This fixes a regression introduced by a very old commit 280ac1fd1dc35 (was llvm-svn 361950).
Commit 280ac1fd1dc35 redesigned the logic in the LSUnit with the goal of speeding up isReady() queries, and stabilising the LSUnit API (while also making the load store unit more customisable).
The concept of MemoryGroup (effectively an alias set) was added by that commit to better describe dependencies between memory operations. However, that concept was not just used to describe simple alias dependencies, but it was also used for describing memory "order" dependencies (enforced by the memory consistency model).
Instructions of a same memory group were considered "equivalent" as in: independent operations that can potentially execute in parallel.
The problem was that the cost of a dependency (in terms of number of cycles) is different if the instruction is in a "order" dependency, and simply has to wait for the predecessor to be "issued" on a pipeline (rather than being fully executed). For simple "order" dependencies, this was effectively introducing an artificial delay on the "issue" of independent loads and stores.
This patch fixes the issue and adds a new test named 'independent-load-stores.s' to a bunch of x86 targets. That test contains the reproducible posted by Fabian Ritter on PR45793.
I had to rerun the update-mca-tests script on several files. To avoid expected regressions on some Exynos tests, I have added a -noalias=false flag (to match the old strict behavior on latencies).
Some tests for processor Barcelona are fixed by this change and they now show better results.
In a few tests we were incorrectly counting the time spent by instructions in a scheduler queue (this was also caused by the issue on the delayed start of execution for loads and stores).
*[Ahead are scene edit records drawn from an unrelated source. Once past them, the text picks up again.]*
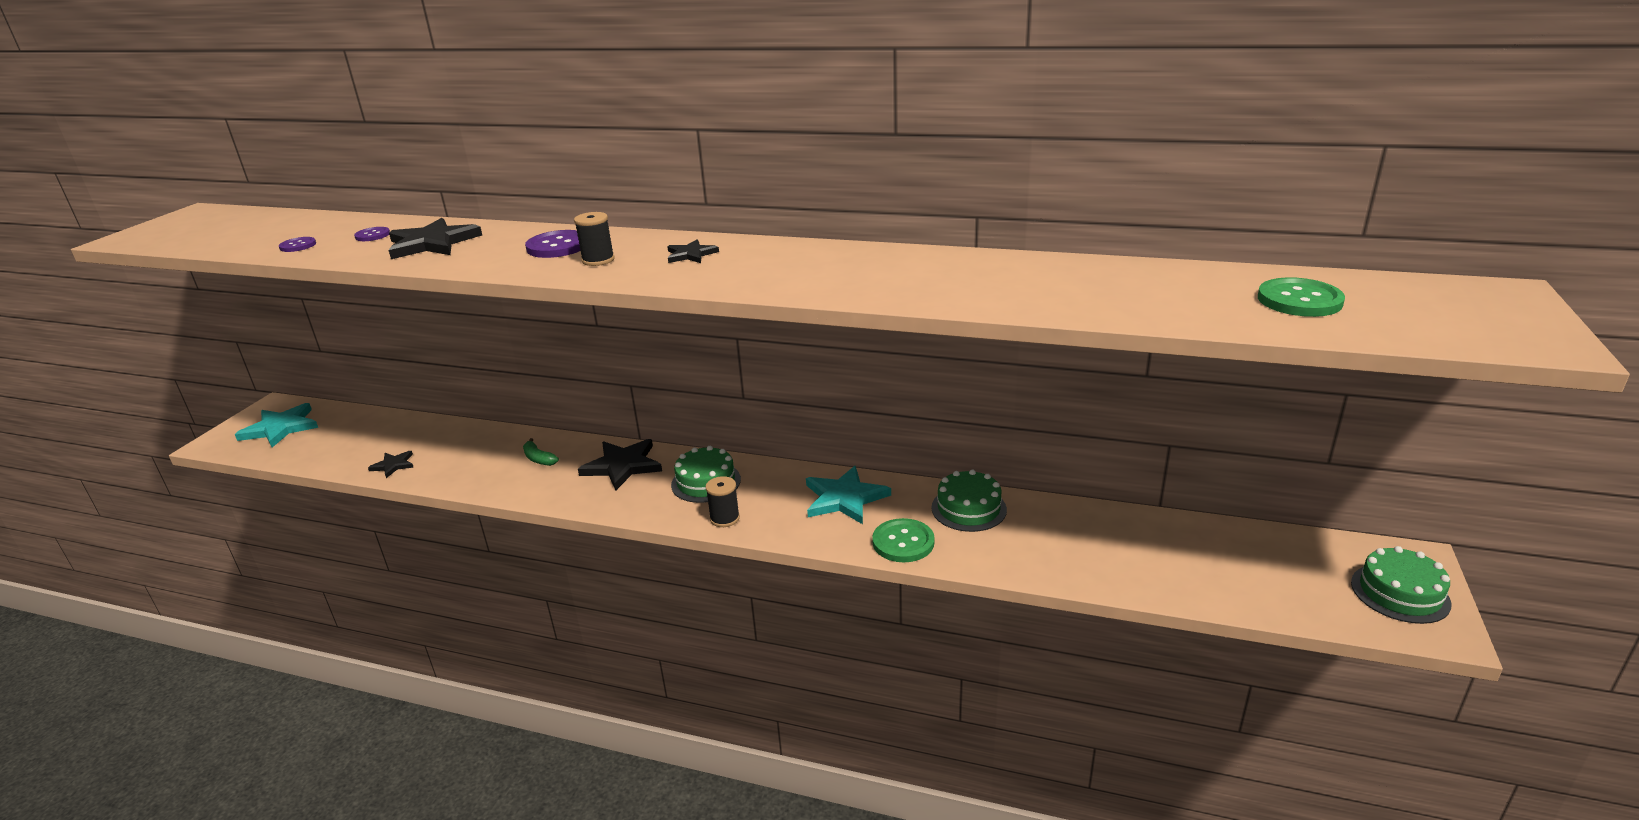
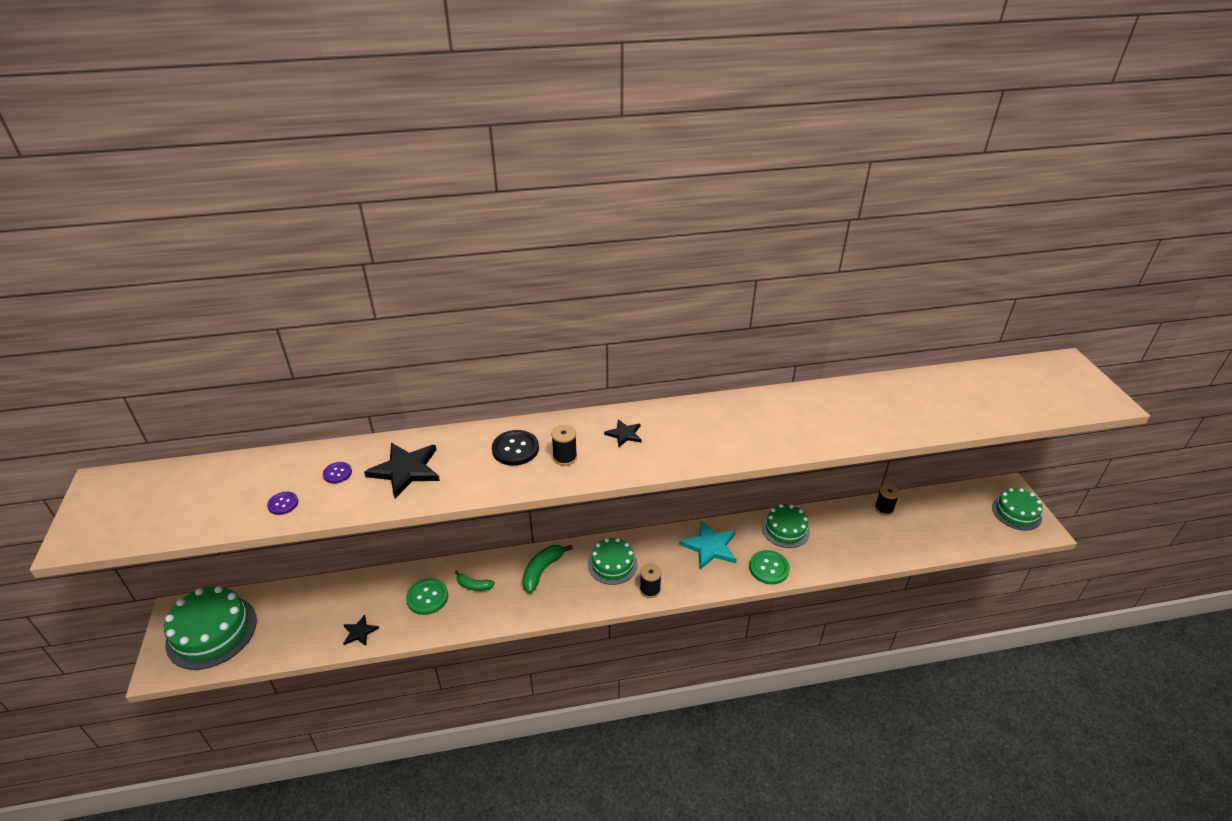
camera: 30 degrees left, 10 degrees up
turquoise star [235,403,318,447] -> green cake [164,586,257,670]
purple button [525,230,580,258] -> black button [492,430,539,466]
black star [578,439,662,491] -> green banana [522,545,573,593]
green button [1258,277,1345,317] -> green button moved to [406,578,448,615]
none -> black spool [875,484,900,516]

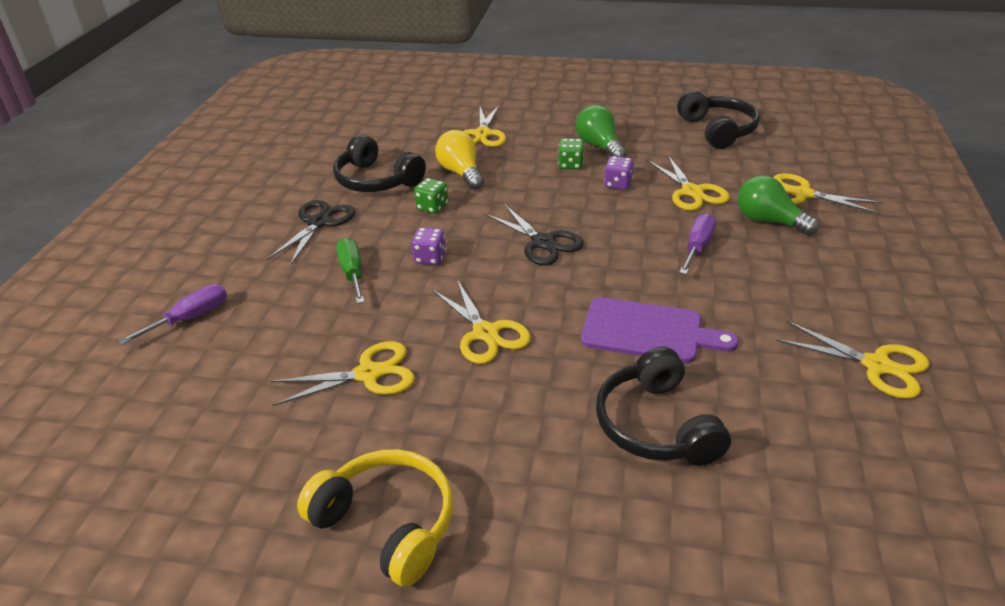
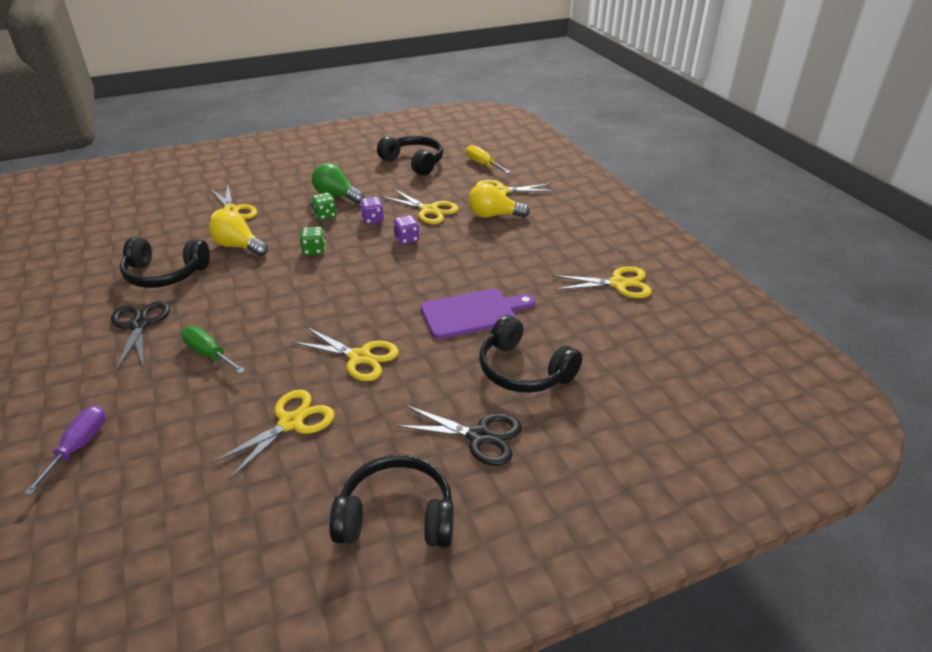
camera: 35 degrees left, 0 degrees up
yellow headphones [297,449,453,587] -> black headphones [329,454,454,548]
purple dice [411,227,446,265] -> purple dice moved to [393,215,419,244]
green dice [414,178,448,214] -> green dice moved to [300,227,326,255]
black scissors [485,204,584,265] -> black scissors moved to [395,405,522,466]
purple screwdriver [679,213,716,274] -> none
green light bulb [738,175,819,235] -> yellow light bulb [468,183,530,218]
none -> yellow screwdriver [466,145,510,173]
In one case in particular we now correctly see a store executed out of order. That test was affected by the same underlying issue reported as PR45793.
Another test related to store barriers has improved as a result of this change. Instuction int3 is treated by llvm-mca as a full memory barrier (since it mayload/maystore and has unmodelled side effects). So, memory instructions coming after it had to wait until int3 was effectively executed. This was not happening before. This is issue now as a consequence of the rewrite from this patch.
Let me know if OK to commit.